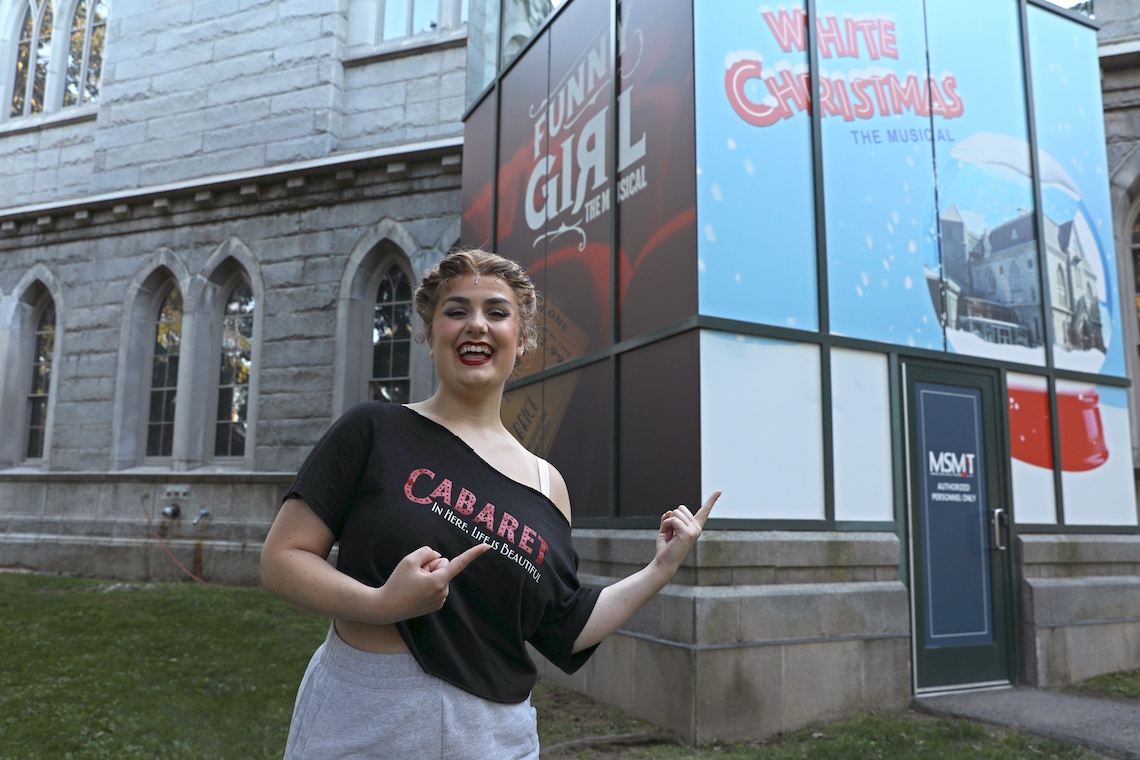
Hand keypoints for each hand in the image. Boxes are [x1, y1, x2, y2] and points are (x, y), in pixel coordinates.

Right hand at [375, 542, 490, 621]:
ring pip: (439, 577)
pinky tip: (414, 591)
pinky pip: (435, 586)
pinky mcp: (435, 605)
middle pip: (443, 566)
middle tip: (414, 574)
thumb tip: (438, 556)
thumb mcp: (409, 560)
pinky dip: (426, 585)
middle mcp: (443, 591)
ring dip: (428, 576)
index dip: (474, 553)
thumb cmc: (397, 583)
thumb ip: (427, 552)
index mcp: (439, 580)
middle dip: (431, 565)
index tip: (488, 545)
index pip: (460, 563)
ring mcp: (440, 600)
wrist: (385, 607)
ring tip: (412, 584)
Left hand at [652, 490, 719, 574]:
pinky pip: (672, 520)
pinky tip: (668, 535)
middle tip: (670, 533)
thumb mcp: (667, 529)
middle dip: (672, 517)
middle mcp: (697, 528)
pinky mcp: (687, 533)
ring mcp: (694, 531)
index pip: (704, 511)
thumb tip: (670, 512)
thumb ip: (670, 518)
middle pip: (680, 508)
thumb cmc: (666, 547)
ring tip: (669, 535)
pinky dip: (666, 525)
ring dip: (668, 522)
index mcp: (694, 527)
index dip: (712, 500)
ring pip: (676, 512)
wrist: (664, 562)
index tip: (720, 490)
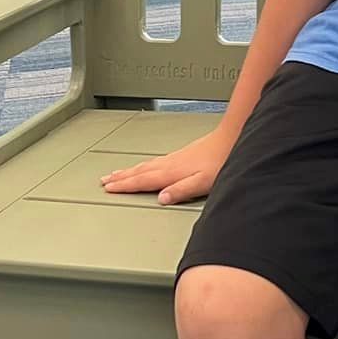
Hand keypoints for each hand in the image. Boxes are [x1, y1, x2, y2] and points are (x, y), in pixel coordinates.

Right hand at [100, 130, 232, 204]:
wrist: (233, 138)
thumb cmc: (221, 161)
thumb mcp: (202, 182)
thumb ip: (181, 190)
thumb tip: (161, 199)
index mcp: (171, 172)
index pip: (142, 180)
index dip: (124, 186)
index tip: (108, 188)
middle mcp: (170, 163)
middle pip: (139, 171)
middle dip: (121, 177)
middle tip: (104, 180)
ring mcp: (175, 157)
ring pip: (145, 164)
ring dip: (129, 169)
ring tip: (117, 172)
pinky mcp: (182, 153)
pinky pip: (155, 160)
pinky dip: (144, 164)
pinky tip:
* * *
◆ Task directions: Whenever a line of the records holds the string "hand", pick it out and copy it.

◆ Exercise response:
Hand keypoints for each hand in the image. Boxes are [x1, y1, x2, y2] and points are (x, y), in pixel coordinates.
Right hand at [375, 542, 490, 621]:
Left hand at [652, 490, 719, 574]:
Hand keypoints for each hand in the image. Boxes are [x1, y1, x2, y2] and points are (x, y), in pixel coordinates.
Right hand at [100, 130, 232, 204]:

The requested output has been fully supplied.